I have a question for the board here about my emc6-4t. I am trying to do t-shirts with it and all I can do is blow holes in the shirts. What am I doing wrong. Please help. Is it speed? Needle size? Backing? because I have tried 4 kinds of that. Help please. This goes for all kinds of shirts not just t-shirts.


----------



## Rags (Apr 21, 2007)

Could be a number of things. Does it do it on every design you try or just the one youre having issues with? Tensions could also be the problem. Everyone will need alot more details to try and help. Embroidery is just that way - lotsa variables to look into.


----------



## MOrepoman (Apr 15, 2007)

It does it on every shirt I try. I can do hats like a champion but can not do any kind of shirt or jacket to save my life.


----------



## TEWH (Jan 27, 2009)

I would start with good needles and be 100% sure the design is flawless.
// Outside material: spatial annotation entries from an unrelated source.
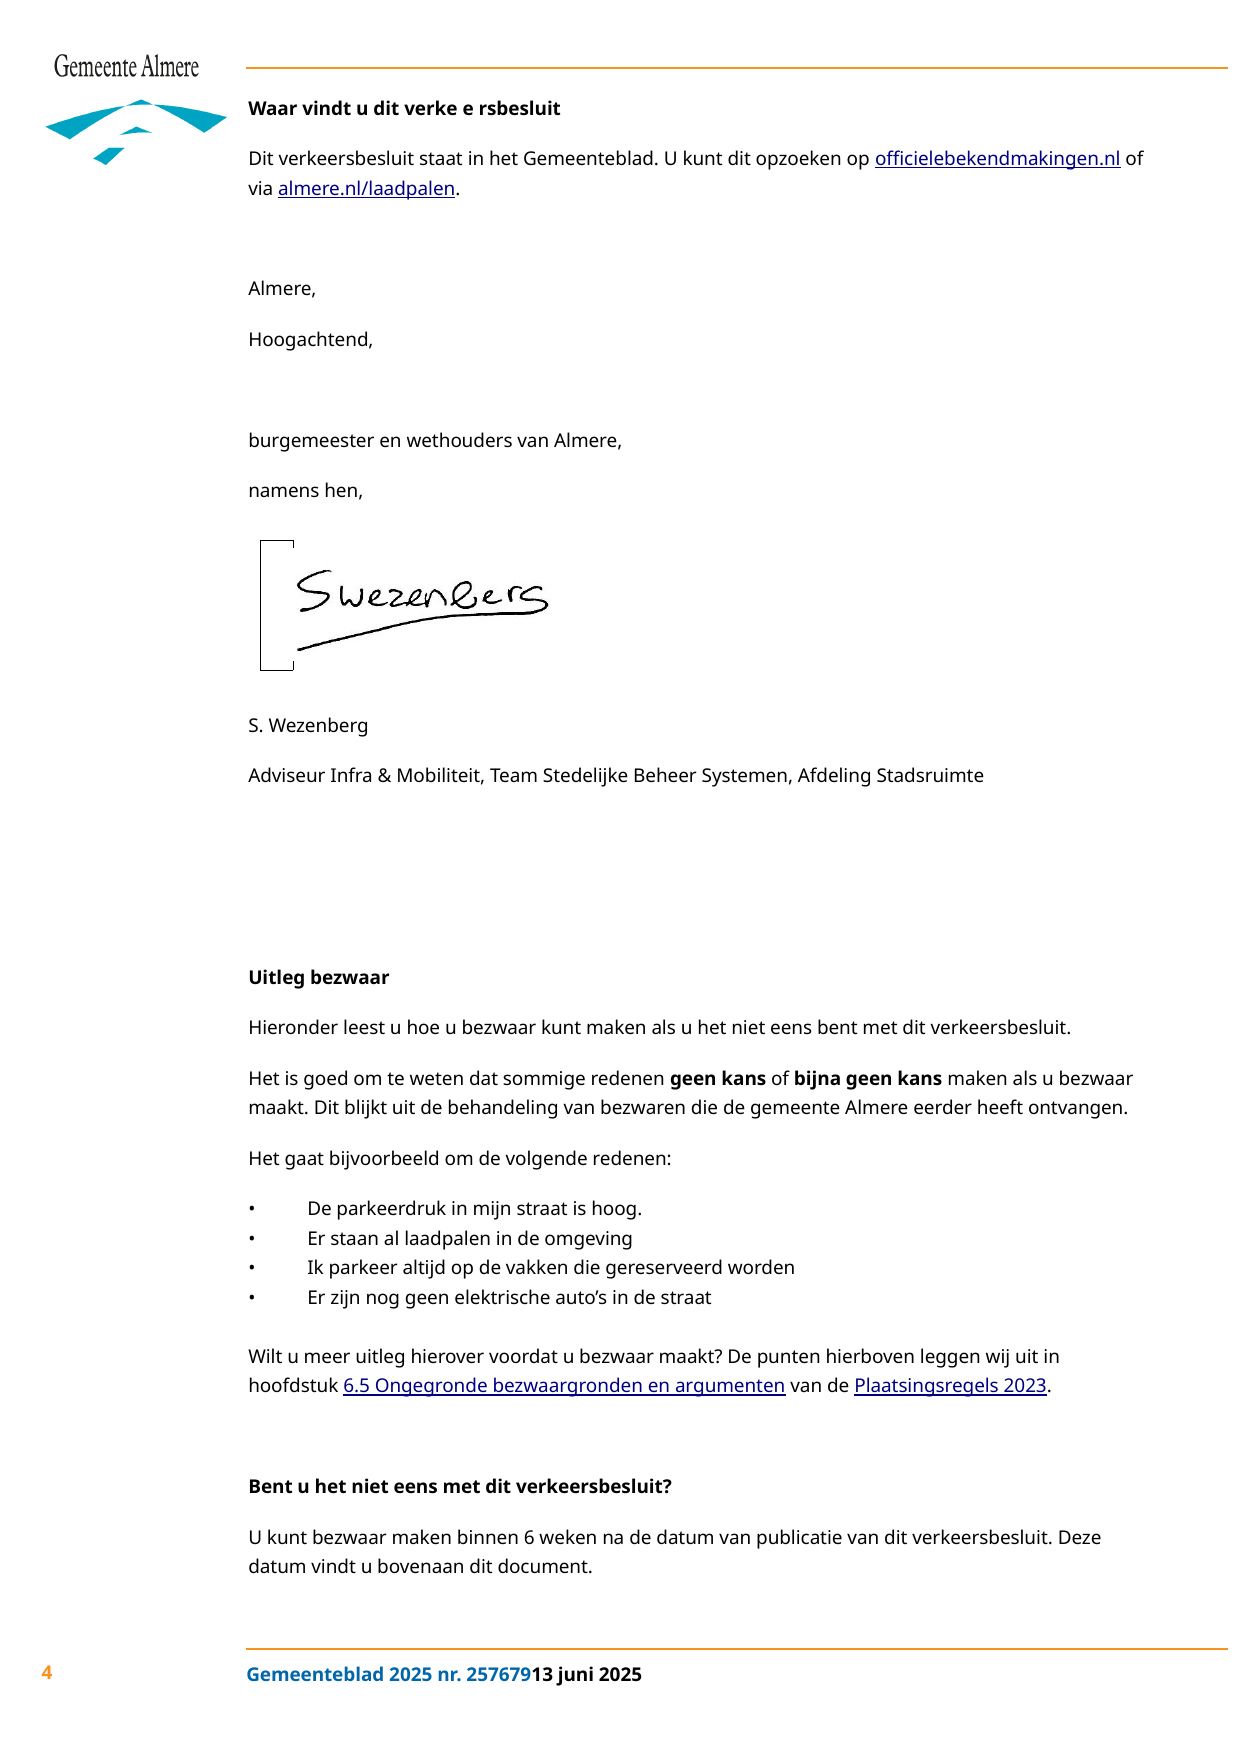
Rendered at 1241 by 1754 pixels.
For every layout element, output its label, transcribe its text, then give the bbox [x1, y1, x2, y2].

list De parkeerdruk in mijn straat is hoog. [248, 1195, 1152, 1221]
text namens hen, [248, 477, 1152, 503]
text Het is goed om te weten dat sommige redenen geen kans of bijna geen kans maken als u bezwaar maakt. Dit blijkt uit de behandeling van bezwaren die de gemeente Almere eerder heeft ontvangen. [248, 1065, 1152, 1120]
picture [41, 47, 231, 172]
text Adviseur Infra & Mobiliteit, Team Stedelijke Beheer Systemen, Afdeling Stadsruimte [248, 762, 1152, 788]
text Uitleg bezwaar [248, 964, 1152, 990]
text Dit verkeersbesluit staat in het Gemeenteblad. U kunt dit opzoeken op officielebekendmakingen.nl of via almere.nl/laadpalen. [248, 145, 1152, 201]
text Bent u het niet eens met dit verkeersbesluit? [248, 1473, 1152, 1499]
text Hieronder leest u hoe u bezwaar kunt maken als u het niet eens bent met dit verkeersbesluit. [248, 1014, 1152, 1040]
text Waar vindt u dit verke e rsbesluit [248, 95, 1152, 121]
text Hoogachtend, [248, 326, 1152, 352]
text S. Wezenberg [248, 712, 1152, 738]
text Wilt u meer uitleg hierover voordat u bezwaar maakt? De punten hierboven leggen wij uit in hoofdstuk 6.5 Ongegronde bezwaargronden en argumenten van de Plaatsingsregels 2023. [248, 1343, 1152, 1398]
text burgemeester en wethouders van Almere, [248, 427, 1152, 453]
text Almere, [248, 276, 1152, 301]
list Er staan al laadpalen in de omgeving [248, 1225, 1152, 1251]
list Ik parkeer altijd op de vakken die gereserveerd worden [248, 1254, 1152, 1280]
list Er zijn nog geen elektrische auto’s in de straat [248, 1284, 1152, 1310]
text U kunt bezwaar maken binnen 6 weken na de datum van publicatie van dit verkeersbesluit. Deze datum vindt u bovenaan dit document. [248, 1524, 1152, 1579]
picture [268, 548, 576, 661]
text Het gaat bijvoorbeeld om de volgende redenen: [248, 1145, 1152, 1171]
Does it do it with every design or jsut that one? Most all times, its going to be the design.

What type and how much backing are you using?


----------



## imeccentric (May 13, 2007)

Matt,
For t's, I always use a poly mesh backing and a design that is not too heavy. T shirt material won't support a heavy design(6-8000 stitches for a left chest is about right). I'd start with checking your tension. Do you have a test pattern made up or not? A simple satin I or T pattern will tell you if your tensions are set correctly. Usually, when you get holes for the way you are describing, it's because the design is just too heavy for the material. Just remember than your machine is pulling it's threads through the fabric and stretching it. If there isn't enough material to support it, it is just balling up. T shirt fabric is a lot different than hat fabric. Or , if the design is too dense, the needle keeps coming down in one spot and causing problems.


----------